_Task objective_
List each line of the entries below that contains the string "speed". Case counts.

**** Given entries

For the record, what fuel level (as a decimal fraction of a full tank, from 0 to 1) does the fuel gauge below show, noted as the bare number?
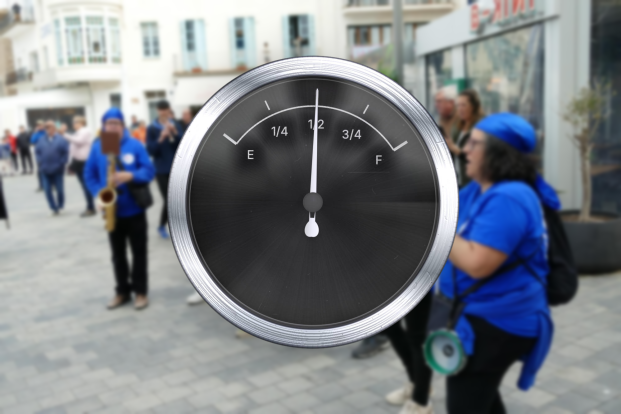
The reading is 0.5
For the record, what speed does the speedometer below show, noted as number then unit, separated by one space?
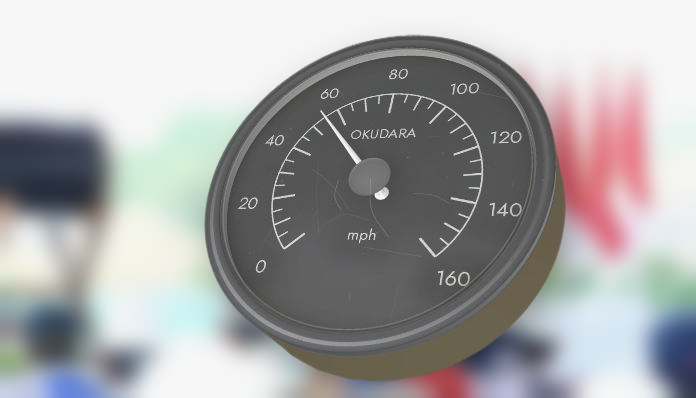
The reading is 55 mph
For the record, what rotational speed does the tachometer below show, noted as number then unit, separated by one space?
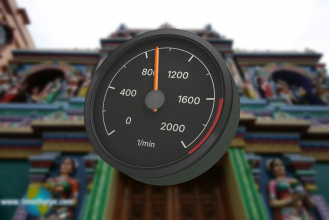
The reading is 900 rpm
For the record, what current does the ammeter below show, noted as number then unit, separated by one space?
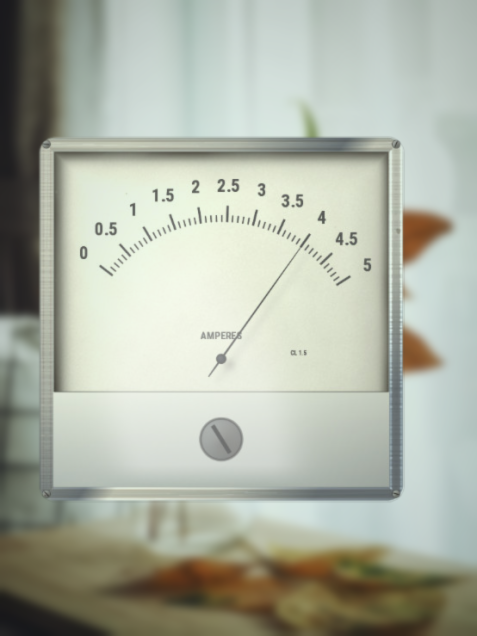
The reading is 4 A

********

_Task answer_
For the record, what speed does the speedometer below show, noted as number then unit, separated by one space?
For the record, what rotational speed does the tachometer below show, noted as number then unit, separated by one space?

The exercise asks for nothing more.